REQUIREMENTS:
(a) According to the text on Amalananda, who is believed to have been his preceptor?
(b) Please continue the text on Amalananda from its last sentence.

TEXT:
──────
Amalananda  was a south Indian Sanskrit scholar who lived during the reign of Mahadeva, the Yadava ruler of Devagiri who ruled from 1260 to 1271. Not much is known about his life and background. Anubhavānanda is believed to have been his preceptor.

Amalānanda wrote Vedānta Kalpatarū sometime before 1297. This book is a commentary on  Bhāmatī  of Vācaspati Miśra which text in its own turn is a commentary on Sankara's commentary on the Brahma Sutras of Badarayana. His other works are – Śastra-darpana which is explanations of the Brahma Sutras, and Pancapādikā-darpana which is a commentary on Padmapādācārya's Pancapādika. The language of these works is chaste and the thought-content is serious. Vācaspati Miśra, the author of Bhāmatī lived around 841.  Appayya Dikshita (1520–1593), son of Rangarājādhvarindra of Kānci, and a prolific writer, wrote his Kalpataruparimala, a commentary on Amalānanda's Vedanta-Kalpataru.
──────
DATASET EXTRACT:
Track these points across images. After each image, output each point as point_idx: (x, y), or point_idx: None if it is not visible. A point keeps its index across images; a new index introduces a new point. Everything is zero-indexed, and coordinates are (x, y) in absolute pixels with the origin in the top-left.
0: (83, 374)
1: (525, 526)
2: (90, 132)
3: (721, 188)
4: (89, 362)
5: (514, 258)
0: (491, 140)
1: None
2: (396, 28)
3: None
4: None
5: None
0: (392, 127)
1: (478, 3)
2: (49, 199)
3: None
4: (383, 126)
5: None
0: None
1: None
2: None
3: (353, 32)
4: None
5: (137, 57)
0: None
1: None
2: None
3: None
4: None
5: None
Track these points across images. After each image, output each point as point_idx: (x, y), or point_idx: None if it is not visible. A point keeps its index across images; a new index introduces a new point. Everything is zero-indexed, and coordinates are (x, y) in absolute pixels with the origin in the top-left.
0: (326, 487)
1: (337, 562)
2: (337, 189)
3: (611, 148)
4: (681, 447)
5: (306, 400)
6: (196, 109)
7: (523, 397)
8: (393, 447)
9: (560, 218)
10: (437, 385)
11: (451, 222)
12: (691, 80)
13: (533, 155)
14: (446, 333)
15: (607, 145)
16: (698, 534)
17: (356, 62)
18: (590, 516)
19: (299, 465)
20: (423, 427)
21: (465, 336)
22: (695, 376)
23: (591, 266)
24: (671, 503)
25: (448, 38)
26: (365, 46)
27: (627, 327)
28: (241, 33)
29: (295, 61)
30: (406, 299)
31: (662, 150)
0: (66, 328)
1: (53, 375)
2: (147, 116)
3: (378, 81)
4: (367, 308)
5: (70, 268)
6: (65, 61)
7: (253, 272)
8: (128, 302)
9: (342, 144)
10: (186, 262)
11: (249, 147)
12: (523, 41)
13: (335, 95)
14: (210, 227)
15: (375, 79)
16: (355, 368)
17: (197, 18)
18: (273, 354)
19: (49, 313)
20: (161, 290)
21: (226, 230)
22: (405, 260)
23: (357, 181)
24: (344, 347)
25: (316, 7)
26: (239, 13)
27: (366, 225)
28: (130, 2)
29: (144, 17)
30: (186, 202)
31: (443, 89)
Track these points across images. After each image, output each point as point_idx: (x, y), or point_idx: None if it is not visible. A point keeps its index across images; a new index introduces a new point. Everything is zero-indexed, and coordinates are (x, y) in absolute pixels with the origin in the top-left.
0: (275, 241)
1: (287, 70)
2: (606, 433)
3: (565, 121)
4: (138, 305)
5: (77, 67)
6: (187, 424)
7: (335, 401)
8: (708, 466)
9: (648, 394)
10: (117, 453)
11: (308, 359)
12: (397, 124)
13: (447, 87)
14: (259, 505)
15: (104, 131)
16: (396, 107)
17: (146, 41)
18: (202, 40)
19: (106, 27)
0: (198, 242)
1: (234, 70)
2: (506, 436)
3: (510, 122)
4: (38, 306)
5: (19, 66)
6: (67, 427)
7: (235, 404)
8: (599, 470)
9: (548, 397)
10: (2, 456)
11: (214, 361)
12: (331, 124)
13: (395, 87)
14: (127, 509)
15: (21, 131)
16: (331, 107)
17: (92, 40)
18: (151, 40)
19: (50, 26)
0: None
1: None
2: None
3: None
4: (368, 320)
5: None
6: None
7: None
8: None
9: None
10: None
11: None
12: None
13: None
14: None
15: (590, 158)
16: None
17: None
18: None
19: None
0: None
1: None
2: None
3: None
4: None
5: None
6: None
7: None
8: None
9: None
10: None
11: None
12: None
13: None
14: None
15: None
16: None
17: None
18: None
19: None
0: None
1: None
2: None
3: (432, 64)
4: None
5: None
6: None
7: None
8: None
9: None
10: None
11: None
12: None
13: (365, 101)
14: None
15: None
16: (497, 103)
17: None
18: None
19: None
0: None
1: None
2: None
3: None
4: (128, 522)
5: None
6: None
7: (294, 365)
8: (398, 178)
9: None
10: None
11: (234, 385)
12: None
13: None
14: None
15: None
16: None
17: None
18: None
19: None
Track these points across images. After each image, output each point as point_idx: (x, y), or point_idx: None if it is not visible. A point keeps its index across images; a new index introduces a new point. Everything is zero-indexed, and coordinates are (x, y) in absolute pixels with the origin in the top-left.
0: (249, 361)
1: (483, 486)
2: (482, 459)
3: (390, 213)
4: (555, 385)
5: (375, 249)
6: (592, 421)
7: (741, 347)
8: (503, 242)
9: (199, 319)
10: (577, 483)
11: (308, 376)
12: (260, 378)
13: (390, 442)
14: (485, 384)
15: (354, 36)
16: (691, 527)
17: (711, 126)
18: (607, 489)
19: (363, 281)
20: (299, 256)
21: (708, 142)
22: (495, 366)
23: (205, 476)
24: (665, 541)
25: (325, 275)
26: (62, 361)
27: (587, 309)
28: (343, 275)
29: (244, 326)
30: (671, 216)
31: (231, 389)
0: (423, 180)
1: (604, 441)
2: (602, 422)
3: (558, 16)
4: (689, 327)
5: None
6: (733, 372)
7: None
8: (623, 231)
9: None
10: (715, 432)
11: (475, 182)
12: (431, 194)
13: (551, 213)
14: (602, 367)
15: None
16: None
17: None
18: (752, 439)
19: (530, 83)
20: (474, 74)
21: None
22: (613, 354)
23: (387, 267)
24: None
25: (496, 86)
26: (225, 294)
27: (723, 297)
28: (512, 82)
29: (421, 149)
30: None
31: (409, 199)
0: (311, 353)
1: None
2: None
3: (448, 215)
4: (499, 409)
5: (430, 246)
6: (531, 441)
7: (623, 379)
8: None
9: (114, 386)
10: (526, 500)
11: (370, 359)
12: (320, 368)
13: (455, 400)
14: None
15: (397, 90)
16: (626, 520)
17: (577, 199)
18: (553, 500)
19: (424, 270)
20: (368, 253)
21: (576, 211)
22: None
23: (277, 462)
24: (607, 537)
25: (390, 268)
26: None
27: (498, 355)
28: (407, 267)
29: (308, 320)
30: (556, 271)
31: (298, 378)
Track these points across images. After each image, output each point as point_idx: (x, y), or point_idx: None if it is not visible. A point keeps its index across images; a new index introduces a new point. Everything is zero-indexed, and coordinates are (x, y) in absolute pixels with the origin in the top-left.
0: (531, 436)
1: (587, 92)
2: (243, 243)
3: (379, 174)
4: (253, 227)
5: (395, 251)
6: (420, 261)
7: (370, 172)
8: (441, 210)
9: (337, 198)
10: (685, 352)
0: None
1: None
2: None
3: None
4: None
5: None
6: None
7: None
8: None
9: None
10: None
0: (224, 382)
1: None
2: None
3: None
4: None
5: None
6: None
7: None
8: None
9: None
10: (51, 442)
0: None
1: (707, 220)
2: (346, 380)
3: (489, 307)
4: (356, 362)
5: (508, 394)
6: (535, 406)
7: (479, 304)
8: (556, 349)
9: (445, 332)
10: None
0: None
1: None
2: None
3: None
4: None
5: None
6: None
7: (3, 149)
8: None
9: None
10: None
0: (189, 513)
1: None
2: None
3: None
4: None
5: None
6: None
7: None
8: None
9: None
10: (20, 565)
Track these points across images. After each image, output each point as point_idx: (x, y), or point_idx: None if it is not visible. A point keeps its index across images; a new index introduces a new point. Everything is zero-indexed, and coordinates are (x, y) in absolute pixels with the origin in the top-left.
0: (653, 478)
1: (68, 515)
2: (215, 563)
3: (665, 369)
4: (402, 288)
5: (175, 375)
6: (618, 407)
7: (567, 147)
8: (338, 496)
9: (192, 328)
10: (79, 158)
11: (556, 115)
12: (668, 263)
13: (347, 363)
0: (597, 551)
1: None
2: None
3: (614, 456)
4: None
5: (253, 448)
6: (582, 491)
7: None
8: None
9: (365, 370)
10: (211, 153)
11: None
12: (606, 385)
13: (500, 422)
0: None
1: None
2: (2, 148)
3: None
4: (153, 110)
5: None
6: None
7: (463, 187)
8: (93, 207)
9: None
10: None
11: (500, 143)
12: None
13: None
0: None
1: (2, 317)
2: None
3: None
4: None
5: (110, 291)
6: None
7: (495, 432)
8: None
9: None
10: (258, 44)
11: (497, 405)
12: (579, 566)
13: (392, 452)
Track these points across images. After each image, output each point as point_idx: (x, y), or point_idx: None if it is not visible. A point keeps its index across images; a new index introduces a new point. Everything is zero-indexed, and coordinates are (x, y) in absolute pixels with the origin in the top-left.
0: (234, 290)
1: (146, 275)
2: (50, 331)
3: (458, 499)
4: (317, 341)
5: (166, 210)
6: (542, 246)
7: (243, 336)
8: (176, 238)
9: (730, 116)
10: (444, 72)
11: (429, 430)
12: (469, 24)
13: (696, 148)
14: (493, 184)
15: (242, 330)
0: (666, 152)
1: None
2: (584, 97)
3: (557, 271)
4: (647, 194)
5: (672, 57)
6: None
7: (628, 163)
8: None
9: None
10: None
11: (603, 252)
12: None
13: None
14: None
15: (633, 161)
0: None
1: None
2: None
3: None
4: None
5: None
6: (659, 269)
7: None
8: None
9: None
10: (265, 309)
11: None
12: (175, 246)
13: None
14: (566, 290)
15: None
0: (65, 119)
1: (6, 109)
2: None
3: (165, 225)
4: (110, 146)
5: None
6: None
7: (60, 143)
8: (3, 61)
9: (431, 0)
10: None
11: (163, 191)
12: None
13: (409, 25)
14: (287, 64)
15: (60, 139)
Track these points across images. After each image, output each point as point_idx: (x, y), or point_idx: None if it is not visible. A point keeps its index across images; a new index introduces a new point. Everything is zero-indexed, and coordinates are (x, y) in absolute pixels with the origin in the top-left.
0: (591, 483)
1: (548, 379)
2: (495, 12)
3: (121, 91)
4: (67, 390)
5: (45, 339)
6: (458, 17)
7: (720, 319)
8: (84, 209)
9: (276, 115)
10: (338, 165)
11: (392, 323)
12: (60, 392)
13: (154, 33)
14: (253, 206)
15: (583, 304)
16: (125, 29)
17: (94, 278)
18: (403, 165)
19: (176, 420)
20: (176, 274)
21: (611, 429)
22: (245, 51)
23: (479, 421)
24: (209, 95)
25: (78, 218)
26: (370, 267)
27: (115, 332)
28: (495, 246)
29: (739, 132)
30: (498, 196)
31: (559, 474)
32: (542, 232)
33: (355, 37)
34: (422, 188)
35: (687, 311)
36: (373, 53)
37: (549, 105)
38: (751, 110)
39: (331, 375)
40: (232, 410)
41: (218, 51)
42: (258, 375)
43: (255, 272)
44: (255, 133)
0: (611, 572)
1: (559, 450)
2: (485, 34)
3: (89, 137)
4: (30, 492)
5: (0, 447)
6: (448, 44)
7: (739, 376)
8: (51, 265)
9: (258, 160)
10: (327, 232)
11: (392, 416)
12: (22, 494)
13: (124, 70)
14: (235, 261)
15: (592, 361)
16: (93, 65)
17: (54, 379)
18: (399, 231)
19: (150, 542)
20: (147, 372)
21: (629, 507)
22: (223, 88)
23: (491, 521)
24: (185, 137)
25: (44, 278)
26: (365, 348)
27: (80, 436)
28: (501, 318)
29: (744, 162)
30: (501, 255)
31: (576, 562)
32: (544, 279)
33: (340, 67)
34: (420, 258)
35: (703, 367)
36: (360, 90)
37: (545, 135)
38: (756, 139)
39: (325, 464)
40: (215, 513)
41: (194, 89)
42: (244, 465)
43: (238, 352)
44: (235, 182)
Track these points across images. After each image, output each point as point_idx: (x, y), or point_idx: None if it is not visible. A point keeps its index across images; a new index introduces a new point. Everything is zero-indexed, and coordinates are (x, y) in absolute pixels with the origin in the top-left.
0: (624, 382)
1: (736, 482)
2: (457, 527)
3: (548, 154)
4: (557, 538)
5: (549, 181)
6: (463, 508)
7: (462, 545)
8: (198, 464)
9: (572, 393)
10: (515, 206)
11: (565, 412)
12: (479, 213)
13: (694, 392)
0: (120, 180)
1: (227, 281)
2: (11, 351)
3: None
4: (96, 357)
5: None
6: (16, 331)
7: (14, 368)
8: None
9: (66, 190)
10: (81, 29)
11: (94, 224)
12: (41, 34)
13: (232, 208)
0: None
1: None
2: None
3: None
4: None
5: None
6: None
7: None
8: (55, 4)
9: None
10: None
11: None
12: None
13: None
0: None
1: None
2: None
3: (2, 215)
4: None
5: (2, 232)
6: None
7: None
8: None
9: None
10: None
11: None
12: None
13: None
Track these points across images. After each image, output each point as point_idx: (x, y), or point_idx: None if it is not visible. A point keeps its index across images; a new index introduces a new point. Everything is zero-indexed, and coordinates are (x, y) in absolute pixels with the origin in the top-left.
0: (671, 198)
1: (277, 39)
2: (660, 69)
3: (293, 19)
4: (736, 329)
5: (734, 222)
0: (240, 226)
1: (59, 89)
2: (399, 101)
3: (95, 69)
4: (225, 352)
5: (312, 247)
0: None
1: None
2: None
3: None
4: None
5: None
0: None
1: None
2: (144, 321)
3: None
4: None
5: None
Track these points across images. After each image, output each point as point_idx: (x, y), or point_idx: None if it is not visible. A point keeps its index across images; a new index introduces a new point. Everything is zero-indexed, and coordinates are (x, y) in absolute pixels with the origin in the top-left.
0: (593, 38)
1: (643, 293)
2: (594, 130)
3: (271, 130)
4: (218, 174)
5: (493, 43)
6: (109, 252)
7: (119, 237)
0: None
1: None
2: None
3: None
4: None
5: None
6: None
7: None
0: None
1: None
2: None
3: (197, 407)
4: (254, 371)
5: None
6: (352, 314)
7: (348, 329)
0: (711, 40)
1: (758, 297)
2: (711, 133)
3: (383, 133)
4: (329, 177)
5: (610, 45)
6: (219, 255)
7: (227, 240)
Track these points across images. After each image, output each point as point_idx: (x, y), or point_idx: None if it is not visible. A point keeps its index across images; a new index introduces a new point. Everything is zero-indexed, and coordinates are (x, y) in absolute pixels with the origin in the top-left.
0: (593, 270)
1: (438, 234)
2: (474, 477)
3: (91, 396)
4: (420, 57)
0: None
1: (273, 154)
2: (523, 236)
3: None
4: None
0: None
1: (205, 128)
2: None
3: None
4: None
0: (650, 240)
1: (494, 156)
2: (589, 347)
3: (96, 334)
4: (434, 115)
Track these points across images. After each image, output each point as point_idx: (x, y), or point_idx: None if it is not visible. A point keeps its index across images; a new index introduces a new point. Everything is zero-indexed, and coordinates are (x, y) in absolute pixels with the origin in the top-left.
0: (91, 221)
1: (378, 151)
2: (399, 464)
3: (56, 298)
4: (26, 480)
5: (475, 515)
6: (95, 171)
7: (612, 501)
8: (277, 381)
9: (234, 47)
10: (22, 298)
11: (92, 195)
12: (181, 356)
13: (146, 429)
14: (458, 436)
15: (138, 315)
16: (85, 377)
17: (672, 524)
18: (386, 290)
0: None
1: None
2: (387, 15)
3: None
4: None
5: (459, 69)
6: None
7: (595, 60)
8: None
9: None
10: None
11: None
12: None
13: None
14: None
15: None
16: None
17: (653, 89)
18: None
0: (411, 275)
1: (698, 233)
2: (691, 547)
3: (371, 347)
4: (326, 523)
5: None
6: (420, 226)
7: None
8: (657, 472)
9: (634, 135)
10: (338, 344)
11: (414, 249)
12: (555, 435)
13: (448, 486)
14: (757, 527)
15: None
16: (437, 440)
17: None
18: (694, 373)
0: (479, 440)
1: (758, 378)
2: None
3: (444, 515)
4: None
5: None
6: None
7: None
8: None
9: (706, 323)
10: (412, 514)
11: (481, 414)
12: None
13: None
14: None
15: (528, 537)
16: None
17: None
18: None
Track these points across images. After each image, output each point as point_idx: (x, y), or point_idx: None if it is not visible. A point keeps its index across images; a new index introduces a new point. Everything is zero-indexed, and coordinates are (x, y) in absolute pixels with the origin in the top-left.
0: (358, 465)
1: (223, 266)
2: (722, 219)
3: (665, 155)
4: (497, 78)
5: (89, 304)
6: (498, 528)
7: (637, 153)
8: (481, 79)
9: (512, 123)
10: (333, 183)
──────
RESPONSES FOR EACH TASK:
(a) Anubhavānanda

(b)
Sankara explains Yadrecchāvadā, referred to by the Shvetashvatara Upanishad, as the doctrine of accidental effects which are due to chance; Amalānanda explains it as the doctrine that effects are produced at any time depending on definite causes. The same Upanishad mentions nature (svabhava) as the cause of the world. Sankara explains it as the natural powers inherent in different things. Amalānanda explains nature as that which exists so long as things exists e.g. breathing as the nature of the living body exists so long as the body exists.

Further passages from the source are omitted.